■ WRITTEN REQUEST A ■
In the compressor forum thread below, rewrite the paragraph beginning "If you're not messing with it all the time" as a short list that keeps its main facts.
■ WRITTEN REQUEST B ■
Using the compressor forum thread below, say whether each statement agrees with it: (i) dhenry's compressors in the spare wheel well have sound dampening material around them; (ii) websaabn runs a single 400c mounted behind the front bumper; (iii) SMG8vT recommends a dual pack. Answer yes or no for each and quote the deciding words.
■ WRITTEN REQUEST C ■
Pick up the compressor forum thread below after its last line and continue it.
* START SOURCE *
# Compressor sound comparisons?



## nyboy07 (Oct 27, 2009)

I've been digging through youtube and can't find good videos for hearing how loud each compressor is.

Anyone got any videos of all the different Viair compressors and how loud the tend to be?

I know it's also very dependent on how well you dampen the sound, but I'm trying to get a rought idea of the sound they make.

:beer::beer:


----------



## SMG8vT (Oct 8, 2004)

They're all loud but you get used to it, not a big deal. I think you should worry less about how loud and instead focus on how fast you can get a 5 gallon tank filled. I'd recommend a dual pack, I have dual 400c's but I doubt they're the fastest out there.


----------



## dhenry (Feb 10, 2009)

i used to run dual 400cc's and they filled up the tank super quick. i put the compressors in the spare wheel well and there is no sound dampening material, so it is loud. since then i took one of the compressors out and here is what it sounds like.

**skip the slow startup and go right to 1:30


----------



## SMG8vT (Oct 8, 2004)

If you're not messing with it all the time and you don't have any major leaks it shouldn't come on more than once a day. Mine come on when I air it up in the morning and every time I raise it from fully aired out. Very rarely do they just come on randomly, usually after adjusting on the fly a few times for construction or whatever.


----------



## websaabn (May 23, 2003)

i run a single 400c mounted behind the front bumper, its nice and quiet in the car :laugh:it comes on every other time i lift the car.


http://www.youtube.com/watch?v=vq6O3PZkHAM


----------



## MechEngg (Jan 13, 2009)

All compressors are loud until you sound proof stuff :thumbup:

Mine are zero noise compressors now, click on the video for sound comparison between in the trunk and in the passenger compartment

http://s605.beta.photobucket.com/user/MechEngg/media/VID00016-20120630-1255.mp4.html


----------



## [email protected] (Sep 1, 2012)

We are working on some pretty interesting vibration isolation mounts for the Viair compressors that will drastically reduce the noise/vibration they emit.


----------



## nyboy07 (Oct 27, 2009)

websaabn said:


> i run a single 400c mounted behind the front bumper, its nice and quiet in the car :laugh:it comes on every other time i lift the car.
* END SOURCE *
* START DATA PROVIDED *
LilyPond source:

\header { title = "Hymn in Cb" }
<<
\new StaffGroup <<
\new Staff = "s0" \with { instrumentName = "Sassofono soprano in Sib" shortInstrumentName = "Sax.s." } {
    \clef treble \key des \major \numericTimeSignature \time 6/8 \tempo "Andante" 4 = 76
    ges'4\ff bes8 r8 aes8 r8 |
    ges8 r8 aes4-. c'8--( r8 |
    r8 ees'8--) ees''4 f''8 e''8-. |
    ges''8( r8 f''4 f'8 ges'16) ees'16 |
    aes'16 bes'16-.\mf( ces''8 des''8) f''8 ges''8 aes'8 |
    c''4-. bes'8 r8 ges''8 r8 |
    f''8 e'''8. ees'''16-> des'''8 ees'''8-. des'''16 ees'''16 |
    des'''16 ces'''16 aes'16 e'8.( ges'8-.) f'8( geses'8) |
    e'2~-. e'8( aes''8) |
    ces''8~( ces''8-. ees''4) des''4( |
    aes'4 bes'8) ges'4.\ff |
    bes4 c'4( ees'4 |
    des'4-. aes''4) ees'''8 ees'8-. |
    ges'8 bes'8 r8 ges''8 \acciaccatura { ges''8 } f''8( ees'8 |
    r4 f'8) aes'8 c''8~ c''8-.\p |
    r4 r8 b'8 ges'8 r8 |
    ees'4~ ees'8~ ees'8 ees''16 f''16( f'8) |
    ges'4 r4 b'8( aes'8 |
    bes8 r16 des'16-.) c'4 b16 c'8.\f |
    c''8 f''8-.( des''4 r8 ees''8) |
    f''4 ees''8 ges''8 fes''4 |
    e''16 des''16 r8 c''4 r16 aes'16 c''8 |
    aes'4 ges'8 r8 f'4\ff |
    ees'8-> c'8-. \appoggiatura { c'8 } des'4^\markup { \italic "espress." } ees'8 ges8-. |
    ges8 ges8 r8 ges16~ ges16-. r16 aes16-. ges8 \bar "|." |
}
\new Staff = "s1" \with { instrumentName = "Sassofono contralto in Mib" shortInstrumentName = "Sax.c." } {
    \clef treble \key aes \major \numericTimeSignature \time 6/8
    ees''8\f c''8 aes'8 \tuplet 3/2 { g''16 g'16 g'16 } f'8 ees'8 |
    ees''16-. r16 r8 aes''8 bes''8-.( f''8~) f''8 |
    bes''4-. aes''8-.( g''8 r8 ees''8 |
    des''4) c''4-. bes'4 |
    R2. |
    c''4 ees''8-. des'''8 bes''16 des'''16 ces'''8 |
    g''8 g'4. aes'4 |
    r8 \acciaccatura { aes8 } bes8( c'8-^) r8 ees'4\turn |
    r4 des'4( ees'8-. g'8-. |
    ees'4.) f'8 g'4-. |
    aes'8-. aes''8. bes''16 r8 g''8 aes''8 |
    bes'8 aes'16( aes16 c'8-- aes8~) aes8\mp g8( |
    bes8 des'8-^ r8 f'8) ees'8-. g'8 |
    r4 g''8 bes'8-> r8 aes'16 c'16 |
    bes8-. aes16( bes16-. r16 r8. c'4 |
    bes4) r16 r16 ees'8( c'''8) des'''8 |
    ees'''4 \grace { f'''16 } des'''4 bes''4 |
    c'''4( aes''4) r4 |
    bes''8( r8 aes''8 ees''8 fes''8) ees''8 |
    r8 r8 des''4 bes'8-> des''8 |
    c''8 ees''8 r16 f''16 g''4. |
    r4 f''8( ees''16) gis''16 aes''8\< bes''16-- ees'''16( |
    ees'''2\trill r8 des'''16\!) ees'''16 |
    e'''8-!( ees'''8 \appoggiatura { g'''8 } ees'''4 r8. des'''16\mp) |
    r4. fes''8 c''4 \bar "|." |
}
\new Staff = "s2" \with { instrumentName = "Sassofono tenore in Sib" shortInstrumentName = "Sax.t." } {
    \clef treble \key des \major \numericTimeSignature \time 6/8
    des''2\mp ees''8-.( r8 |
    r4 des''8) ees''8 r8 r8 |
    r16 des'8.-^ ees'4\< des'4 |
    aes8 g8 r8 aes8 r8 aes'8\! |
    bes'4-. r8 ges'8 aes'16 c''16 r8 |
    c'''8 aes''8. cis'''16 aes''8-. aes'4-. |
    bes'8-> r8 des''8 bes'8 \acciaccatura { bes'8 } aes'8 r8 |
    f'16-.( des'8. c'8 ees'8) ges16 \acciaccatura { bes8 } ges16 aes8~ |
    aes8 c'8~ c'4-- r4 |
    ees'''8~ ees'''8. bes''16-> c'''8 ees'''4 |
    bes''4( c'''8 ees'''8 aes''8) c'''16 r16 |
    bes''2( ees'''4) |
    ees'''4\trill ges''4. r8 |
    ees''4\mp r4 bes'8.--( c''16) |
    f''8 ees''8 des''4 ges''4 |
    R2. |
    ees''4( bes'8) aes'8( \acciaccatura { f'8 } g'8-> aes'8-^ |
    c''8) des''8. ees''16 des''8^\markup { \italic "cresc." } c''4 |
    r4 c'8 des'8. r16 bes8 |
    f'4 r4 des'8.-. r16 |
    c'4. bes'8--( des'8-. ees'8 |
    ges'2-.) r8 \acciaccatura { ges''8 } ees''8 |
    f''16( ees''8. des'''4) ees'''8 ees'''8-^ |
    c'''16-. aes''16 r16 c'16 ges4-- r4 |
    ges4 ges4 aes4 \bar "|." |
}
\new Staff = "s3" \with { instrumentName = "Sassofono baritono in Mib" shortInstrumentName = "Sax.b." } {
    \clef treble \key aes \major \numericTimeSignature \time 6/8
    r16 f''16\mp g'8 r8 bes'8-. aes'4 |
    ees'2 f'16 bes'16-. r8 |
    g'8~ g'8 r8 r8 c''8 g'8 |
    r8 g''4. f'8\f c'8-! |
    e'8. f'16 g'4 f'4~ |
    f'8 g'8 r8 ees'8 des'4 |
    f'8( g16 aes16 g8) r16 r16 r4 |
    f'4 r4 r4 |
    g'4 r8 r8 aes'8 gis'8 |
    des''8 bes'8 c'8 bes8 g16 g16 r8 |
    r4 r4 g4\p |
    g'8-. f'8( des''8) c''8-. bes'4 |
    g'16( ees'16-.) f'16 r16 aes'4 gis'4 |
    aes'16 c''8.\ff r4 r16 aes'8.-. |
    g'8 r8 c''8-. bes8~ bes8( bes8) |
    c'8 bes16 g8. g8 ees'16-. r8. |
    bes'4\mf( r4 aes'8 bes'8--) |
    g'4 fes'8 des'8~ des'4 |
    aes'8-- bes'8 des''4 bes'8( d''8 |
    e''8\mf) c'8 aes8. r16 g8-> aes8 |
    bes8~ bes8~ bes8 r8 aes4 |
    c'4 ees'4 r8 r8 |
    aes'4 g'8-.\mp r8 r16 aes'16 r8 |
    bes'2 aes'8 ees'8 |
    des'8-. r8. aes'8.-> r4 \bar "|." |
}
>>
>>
* END DATA PROVIDED *
■ WRITTEN RESPONSE A ■
- With no constant adjusting and no major leaks, the compressors should run no more than once a day.
- This poster's compressors run when the car is aired up in the morning and whenever it is raised from fully aired out.
- They rarely start at random. When they do, it is usually after several on-the-fly adjustments for construction or similar.

■ WRITTEN RESPONSE B ■
(i) No: "there is no sound dampening material"
(ii) Yes: "i run a single 400c mounted behind the front bumper"
(iii) Yes: "I'd recommend a dual pack"

■ WRITTEN RESPONSE C ■
> 
> 
> http://www.youtube.com/watch?v=vq6O3PZkHAM





MechEngg said:


> All compressors are loud until you sound proof stuff :thumbup:
> 
> Mine are zero noise compressors now, click on the video for sound comparison between in the trunk and in the passenger compartment
> 
> http://s605.beta.photobucket.com/user/MechEngg/media/VID00016-20120630-1255.mp4.html


Thanks! These were exactly what I was looking for :thumbup:



[email protected] said:


> We are working on some pretty interesting vibration isolation mounts for the Viair compressors that will drastically reduce the noise/vibration they emit.


Nice! Can't wait to see that you guys come up with! :thumbup::thumbup:


----------



## ornithology (May 6, 2009)

Subbed because interest ing.:thumbup:


----------



## NotoriousWithaG (Apr 28, 2005)

I've got a single viair 480cc under my false floor with no soundproofing and its loud. I plan on adding proofing this winter/spring, its really starting to annoy me


----------



## ornithology (May 6, 2009)

MechEngg said:


> All compressors are loud until you sound proof stuff :thumbup:
> 
> Mine are zero noise compressors now, click on the video for sound comparison between in the trunk and in the passenger compartment
> 
> http://s605.beta.photobucket.com/user/MechEngg/media/VID00016-20120630-1255.mp4.html


Care to elaborate?


----------



## MechEngg (Jan 13, 2009)

ornithology said:


> Care to elaborate?


I know you are trying to source a set right now 
Take a look through my build thread starting. The sound proofing starts about post #50 an runs for 20 or so posts. Gives you a good idea of what i did and why i did it :thumbup:

http://forums.vwvortex.com/showthread.php?5585113-A-very-technical-build-PART-II


----------



## nyboy07 (Oct 27, 2009)

MechEngg said:


> I know you are trying to source a set right now
> Take a look through my build thread starting. The sound proofing starts about post #50 an runs for 20 or so posts. Gives you a good idea of what i did and why i did it :thumbup:
> 
> http://forums.vwvortex.com/showthread.php?5585113-A-very-technical-build-PART-II


Wow, lot of good info in there. Thanks! :thumbup:


----------



## ornithology (May 6, 2009)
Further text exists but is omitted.